Three?! Argh!!! LOL! :-D 

He's not terribly naughty, he's just having some Menace moments lol. I do think he will be really quite lovely when he is mature, he is already quite chilled out and super friendly. I am starting to see improvement in recall from the garden again already so hopefully a bit of reminding when we're out and about and we'll be on track again.

Thanks for everyone's input, much appreciated.


----------



## sparkyjoe (Oct 26, 2011)

We're dealing with the same thing with 7 month old Fletcher. He knows the commands, but is now much more "what's in it for me?" about responding.

I'm stepping up our training sessions, and asking for him to show me he can control himself before good things happen (sit & eye contact before going outside, down & eye contact before feeding, etc).

I know we'll get through this stage with time and patience.


----------



## Poodlebeguiled (May 27, 2013)

sparkyjoe said:


> We're dealing with the same thing with 7 month old Fletcher. *He knows the commands, but is now much more "what's in it for me?" about responding.*I'm stepping up our training sessions, and asking for him to show me he can control himself before good things happen (sit & eye contact before going outside, down & eye contact before feeding, etc).
> 
> I know we'll get through this stage with time and patience.


But that's just it. That's the way dogs _are_. It_ IS _about what's in it for them. When dog owners and trainers in general, give up the notion that dogs' motivation is driven by love for their owner or they know and analyze our internal workings... what we want, everyone will be much better off. Dogs will stop being blamed and "corrected" for giving incorrect responses because their owner thinks they "know" but are just being "stubborn" because they "should" love me enough to just do it. No. They are selfish, albeit innocently so. Sure they love us and it appears sometimes that they do things to please us, but why? Because we provide food, a very necessary survival resource. When a dog doesn't give correct behaviors, he needs more practice, more effective reinforcement, a more effective training set-up. 

I think you're doing great to step up the training and ask him to defer to you for the things he wants. Be sure to teach a release word before turning him loose to go outside or to eat if you're having him wait for a few seconds before getting those things.
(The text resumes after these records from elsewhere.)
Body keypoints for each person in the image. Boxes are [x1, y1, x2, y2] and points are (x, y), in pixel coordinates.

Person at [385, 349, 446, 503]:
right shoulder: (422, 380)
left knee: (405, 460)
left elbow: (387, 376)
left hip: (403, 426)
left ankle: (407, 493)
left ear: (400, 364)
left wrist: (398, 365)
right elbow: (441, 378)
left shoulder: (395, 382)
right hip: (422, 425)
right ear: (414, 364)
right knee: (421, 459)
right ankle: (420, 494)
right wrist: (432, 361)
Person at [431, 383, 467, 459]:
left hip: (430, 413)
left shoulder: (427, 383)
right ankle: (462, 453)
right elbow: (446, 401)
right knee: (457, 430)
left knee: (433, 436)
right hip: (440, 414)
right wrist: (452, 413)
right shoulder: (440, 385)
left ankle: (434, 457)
Maybe you already are. I just thought I'd toss that in.
You're so right about time and patience. Once he has a longer history behind him of learning HOW TO learn, things will go more smoothly and quickly.


----------



## sparkyjoe (Oct 26, 2011)

Oh, yes, we have two types of release words, one is OK or Yes, which means he's done what's been asked and gets a reward. The other is "free" or "go play" which means he can go away and run and play, which is also a reward.
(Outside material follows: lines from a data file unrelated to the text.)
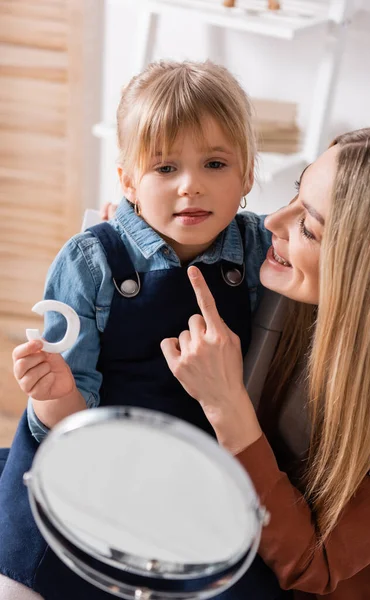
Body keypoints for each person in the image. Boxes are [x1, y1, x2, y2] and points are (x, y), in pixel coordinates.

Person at [0, 61, 285, 600]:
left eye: (215, 163)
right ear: (128, 180)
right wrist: (54, 393)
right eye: (165, 168)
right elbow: (67, 420)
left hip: (194, 475)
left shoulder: (260, 250)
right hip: (79, 457)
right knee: (29, 584)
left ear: (248, 174)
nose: (191, 186)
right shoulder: (90, 260)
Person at [160, 126, 370, 599]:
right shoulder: (286, 279)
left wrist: (226, 407)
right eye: (296, 191)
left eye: (308, 227)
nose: (274, 220)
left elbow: (310, 566)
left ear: (365, 269)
Fletcher is much different from my first dog. That dog was very motivated to do almost anything I asked of him and even though he got treats, play, and affection as rewards, my praise was always his highest reward. 

Fletcher, on the other hand, is much more independently minded. He works fantastically for food, but play and affection/praise are much lower on the reward scale for him. Much lower. It's a challenge to find non-food rewards for him.


----------



## Flynndog (Oct 1, 2014)

Ha ha, I spoke too soon, this afternoon he has been a Menace :-D we'll get there....


----------